EXCERPTED TEXT |

## Introduction to Mezzo

- January 11, 2013

Some of you may have heard about it already: this blog post is about
a new programming language that’s being designed right there at Gallium,
codenamed * Mezzo*.

Designing a new programming language is nothing out of the
extraordinary: many students in our research area do it for a living,
and I’m no exception. I’ve been doing the traveling salesman, running
presentations of Mezzo all over the place: Texas, New York, and going
even as far as *Plateau de Saclay*. Now is the time for a blog
post.

* Mezzo* is a joint work between François
Pottier, my advisor, and myself. Recently, Thibaut Balabonski joined our
team as a post-doctoral researcher to work on the concurrent aspects of
the language; we also had an undergrad intern, Henri Chataing, work on
the compilation part of the project.

* Mezzo* draws inspiration from many other
research projects; I don’t want to bother the reader with a long
introduction – this is not a research paper: I will provide an extended
comparison of our work with other material in a later blog post. For the
moment, let me just mention that we blend ideas from affine type
systems, separation logic, and systems based on regions and
capabilities.

THINGS TO DO |
a) Reproduce the part of the Mezzo introduction starting at "## Introduction to" and ending at "codenamed * Mezzo*.", substituting "article" for "blog post".
b) Pick up the Mezzo introduction after its final sentence and carry it forward.
The listing comes from a source separate from the Mezzo introduction.

AVAILABLE DATA |
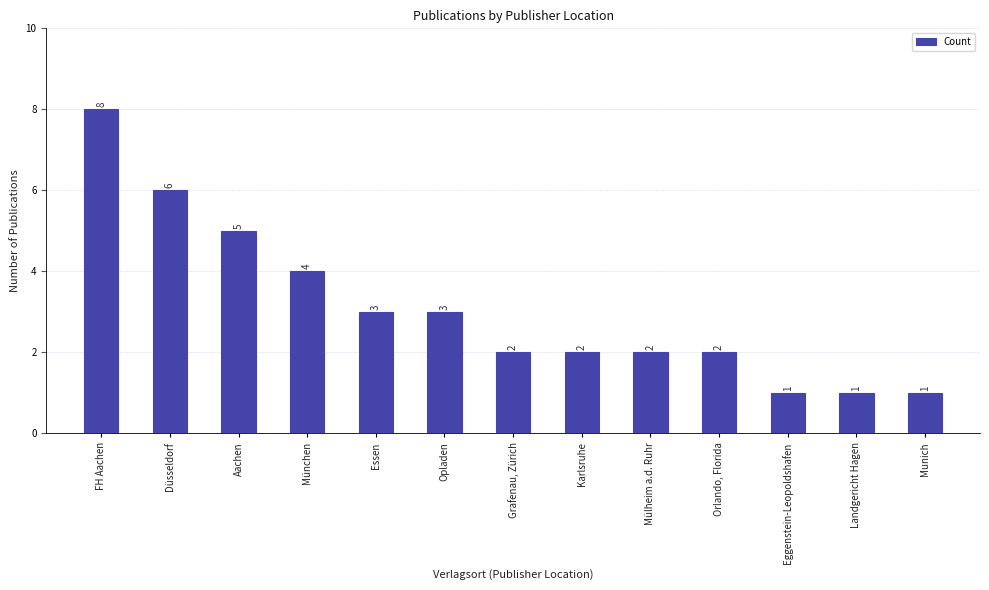

Reading left to right, extract all data points from this chart.

8	6	5	4	3	3	2	2	2	2	1	1	1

TASK-BY-TASK OUTPUTS |
a)
## Introduction to Mezzo

- January 11, 2013

Some of you may have heard about it already: this article is about
a new programming language that’s being designed right there at Gallium,
codenamed * Mezzo*.

b)
* Mezzo* is still in a preliminary stage, but
I feel like it is time to start the revolution, and introduce this
almighty language to a wider audience. Behold!

### What is **Mezzo**?

**Mezzo**

**Mezzo**^{1} draws most of its
inspiration from ML. Therefore, a big chunk of the language reads and
feels just like ML (keywords: strict evaluation, functional, impure).
However, there’s a reason we’re designing a new language: we want to go
further than ML.

- We want to reject some programs previously accepted by ML; in a sense, we want to forbid patterns we consider dangerous.
- Conversely, we want to accept some programs previously deemed unsafe by an ML type-checker: we want to make more programming patterns possible.

Most of these improvements come at a cost, naturally. The design that I’m about to introduce is still very much in flux, and time will tell whether the cognitive cost of our new system is worth the benefits.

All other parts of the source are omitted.